Failed to reproduce CPC pancreas finetuning : encountered NaN-Loss in function #28

Open eleyine opened 2 years ago

eleyine commented 2 years ago

Hi,

Thank you for publishing your work. I'm trying to reproduce it in order to apply it to another dataset. However, I'm having trouble reproducing the downstream segmentation task on the 2D pancreas dataset using the CPC algorithm.

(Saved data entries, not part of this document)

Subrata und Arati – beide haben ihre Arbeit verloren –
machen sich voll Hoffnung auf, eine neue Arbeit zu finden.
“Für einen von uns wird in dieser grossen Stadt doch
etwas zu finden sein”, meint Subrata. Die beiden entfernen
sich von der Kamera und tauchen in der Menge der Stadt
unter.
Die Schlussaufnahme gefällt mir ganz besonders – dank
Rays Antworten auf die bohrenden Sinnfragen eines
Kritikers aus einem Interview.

I correctly formatted the data to 128 x 128 2D arrays, succesfully trained the model with the CPC self-supervised task, obtained around 90% accuracy and saved the model checkpoint.

When running finetune.py, I keep on getting a NaN loss exception (thrown here). Adding clipnorm=1 and clipvalue=1 to the config file didn't help.

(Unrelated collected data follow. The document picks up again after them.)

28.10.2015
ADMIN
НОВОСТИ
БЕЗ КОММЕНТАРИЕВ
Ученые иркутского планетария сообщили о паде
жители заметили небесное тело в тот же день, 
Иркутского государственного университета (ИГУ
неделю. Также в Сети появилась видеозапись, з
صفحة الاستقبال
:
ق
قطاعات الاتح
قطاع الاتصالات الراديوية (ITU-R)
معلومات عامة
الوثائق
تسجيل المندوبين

For reference, I used the following config :

{
  "algorithm": "cpc",
  "data_dir_train": "/data/images_slices_128_labeled_single_finetune/train/img",
  "data_dir_test": "/data/images_slices_128_labeled_single_finetune/test/img",
  "model_checkpoint":"/netstore/workspace/cpc_pancreas2d_1/weights-150.hdf5",
  "dataset_name": "pancreas2d",

  "data_is_3D": false,
  "val_split": 0.05,

  "code_size": 1024,
  "patches_per_side": 5,
  "data_dim": 128,

  "loss": "weighted_dice_loss",
  "scores": ["dice", "jaccard", "dice_pancreas_0", "dice_pancreas_1", "dice_pancreas_2"],
  "metrics": ["accuracy", "weighted_dice_coefficient", "weighted_dice_coefficient_per_class_pancreas"],

  "top_architecture": "big_fully",
  "prediction_architecture": "unet_2d_upconv",
  "number_channels": 1,
  "batch_size": 64,

  "exp_splits": [10, 50, 100],
  "lr": 1e-3,
  "epochs_initialized": 400,
  "epochs_frozen": 0,
  "epochs_random": 0,
  "epochs_warmup": 5,
  "repetitions": 3
}

Any help is appreciated. Thanks in advance!